:: Recorded data ::

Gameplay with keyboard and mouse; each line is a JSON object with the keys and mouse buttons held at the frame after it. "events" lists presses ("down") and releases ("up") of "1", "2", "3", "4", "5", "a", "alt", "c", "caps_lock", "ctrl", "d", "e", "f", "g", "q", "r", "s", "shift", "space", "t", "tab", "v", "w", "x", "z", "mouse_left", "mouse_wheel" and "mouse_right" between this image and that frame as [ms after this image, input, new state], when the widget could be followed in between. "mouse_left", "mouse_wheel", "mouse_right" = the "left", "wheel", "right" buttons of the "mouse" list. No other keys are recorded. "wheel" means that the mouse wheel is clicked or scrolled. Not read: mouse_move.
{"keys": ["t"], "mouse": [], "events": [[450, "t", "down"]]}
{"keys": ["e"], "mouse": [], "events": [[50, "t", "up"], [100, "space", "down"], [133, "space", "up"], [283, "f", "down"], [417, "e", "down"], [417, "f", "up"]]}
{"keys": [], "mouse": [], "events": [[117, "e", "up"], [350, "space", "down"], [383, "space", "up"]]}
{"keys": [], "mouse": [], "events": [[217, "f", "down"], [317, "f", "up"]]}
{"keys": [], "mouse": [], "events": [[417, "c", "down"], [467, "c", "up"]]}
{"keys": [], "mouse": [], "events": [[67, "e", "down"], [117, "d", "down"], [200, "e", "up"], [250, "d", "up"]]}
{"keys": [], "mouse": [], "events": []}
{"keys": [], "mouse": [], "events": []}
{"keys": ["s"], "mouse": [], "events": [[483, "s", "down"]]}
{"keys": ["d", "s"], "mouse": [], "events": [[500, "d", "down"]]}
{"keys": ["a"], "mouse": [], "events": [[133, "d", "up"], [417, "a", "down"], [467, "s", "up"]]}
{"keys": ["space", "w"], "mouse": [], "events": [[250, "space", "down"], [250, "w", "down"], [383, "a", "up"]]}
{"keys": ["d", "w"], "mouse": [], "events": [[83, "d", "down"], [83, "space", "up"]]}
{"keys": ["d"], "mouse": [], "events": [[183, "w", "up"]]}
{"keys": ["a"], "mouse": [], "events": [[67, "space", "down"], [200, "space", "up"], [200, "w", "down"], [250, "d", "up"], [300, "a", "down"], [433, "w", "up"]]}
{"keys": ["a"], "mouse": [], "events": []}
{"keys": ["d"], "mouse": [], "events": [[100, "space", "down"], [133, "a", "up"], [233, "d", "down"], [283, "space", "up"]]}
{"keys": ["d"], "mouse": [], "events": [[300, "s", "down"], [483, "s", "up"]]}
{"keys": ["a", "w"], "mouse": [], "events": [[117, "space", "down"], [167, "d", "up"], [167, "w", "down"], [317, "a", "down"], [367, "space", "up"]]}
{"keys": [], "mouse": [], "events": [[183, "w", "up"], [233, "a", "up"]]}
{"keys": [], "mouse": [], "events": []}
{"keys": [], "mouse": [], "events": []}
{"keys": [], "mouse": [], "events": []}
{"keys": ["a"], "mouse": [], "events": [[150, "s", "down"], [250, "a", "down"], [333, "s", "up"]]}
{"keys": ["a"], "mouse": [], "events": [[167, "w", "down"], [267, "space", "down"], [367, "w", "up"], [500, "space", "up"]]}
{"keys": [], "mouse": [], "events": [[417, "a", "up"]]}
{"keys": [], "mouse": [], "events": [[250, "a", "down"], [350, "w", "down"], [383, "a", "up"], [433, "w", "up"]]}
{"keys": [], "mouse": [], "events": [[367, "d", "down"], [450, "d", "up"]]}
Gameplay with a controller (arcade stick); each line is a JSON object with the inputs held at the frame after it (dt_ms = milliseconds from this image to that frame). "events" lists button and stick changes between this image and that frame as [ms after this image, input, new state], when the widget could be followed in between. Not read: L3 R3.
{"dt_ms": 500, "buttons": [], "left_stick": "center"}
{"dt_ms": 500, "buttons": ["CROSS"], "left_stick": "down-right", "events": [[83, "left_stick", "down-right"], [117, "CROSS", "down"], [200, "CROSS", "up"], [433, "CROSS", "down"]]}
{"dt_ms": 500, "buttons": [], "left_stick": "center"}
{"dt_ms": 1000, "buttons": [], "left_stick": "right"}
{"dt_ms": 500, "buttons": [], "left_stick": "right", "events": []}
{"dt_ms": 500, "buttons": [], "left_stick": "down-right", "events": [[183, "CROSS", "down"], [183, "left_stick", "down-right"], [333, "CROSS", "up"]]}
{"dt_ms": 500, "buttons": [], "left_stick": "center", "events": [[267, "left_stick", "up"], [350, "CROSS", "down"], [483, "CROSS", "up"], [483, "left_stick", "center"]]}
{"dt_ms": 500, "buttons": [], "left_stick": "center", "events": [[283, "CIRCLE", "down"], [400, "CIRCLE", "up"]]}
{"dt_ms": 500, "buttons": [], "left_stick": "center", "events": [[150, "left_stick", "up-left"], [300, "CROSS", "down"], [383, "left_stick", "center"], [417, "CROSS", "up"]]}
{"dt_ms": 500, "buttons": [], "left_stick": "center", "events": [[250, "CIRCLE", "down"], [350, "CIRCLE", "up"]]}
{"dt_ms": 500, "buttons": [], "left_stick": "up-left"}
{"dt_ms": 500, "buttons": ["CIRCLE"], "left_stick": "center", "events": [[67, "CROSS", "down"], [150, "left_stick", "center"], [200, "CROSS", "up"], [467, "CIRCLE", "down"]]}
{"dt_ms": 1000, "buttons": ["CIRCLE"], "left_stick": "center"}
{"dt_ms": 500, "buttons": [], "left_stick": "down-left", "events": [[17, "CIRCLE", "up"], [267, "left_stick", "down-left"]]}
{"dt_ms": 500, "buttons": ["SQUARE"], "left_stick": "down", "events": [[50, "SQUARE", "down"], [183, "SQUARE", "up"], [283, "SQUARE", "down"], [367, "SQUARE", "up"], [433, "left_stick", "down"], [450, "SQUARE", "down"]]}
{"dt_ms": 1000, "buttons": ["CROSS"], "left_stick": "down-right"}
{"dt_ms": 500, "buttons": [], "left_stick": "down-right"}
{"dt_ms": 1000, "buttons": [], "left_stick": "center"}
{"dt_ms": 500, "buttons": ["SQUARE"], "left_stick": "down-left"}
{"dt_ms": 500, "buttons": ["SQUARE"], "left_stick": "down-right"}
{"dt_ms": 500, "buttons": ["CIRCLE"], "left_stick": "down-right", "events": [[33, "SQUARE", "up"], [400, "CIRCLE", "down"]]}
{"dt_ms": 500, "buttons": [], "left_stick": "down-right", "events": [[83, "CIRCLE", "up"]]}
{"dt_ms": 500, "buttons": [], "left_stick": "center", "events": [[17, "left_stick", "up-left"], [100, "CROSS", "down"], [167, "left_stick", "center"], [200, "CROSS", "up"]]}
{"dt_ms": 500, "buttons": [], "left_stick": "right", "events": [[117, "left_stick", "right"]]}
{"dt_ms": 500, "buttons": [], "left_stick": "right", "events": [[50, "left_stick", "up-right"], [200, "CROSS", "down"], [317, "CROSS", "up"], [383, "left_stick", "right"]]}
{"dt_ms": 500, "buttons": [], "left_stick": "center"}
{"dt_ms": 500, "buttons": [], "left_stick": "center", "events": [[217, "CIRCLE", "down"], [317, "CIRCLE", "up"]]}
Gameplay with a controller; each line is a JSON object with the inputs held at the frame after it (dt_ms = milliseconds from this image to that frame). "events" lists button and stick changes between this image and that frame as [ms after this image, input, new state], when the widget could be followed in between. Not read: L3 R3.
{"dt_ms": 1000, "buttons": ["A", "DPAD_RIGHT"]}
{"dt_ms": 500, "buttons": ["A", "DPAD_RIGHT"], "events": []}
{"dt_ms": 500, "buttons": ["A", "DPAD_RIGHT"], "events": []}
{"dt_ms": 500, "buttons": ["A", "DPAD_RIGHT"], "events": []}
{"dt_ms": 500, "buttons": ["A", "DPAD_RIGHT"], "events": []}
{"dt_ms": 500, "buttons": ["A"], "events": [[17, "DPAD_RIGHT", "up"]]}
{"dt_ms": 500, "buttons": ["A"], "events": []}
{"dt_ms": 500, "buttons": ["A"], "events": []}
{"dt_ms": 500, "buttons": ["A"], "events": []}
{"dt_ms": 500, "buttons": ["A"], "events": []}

:::

How many lines of the records contain the word "SQUARE"? Reply with the number and nothing else.

_Solution for this task_.
4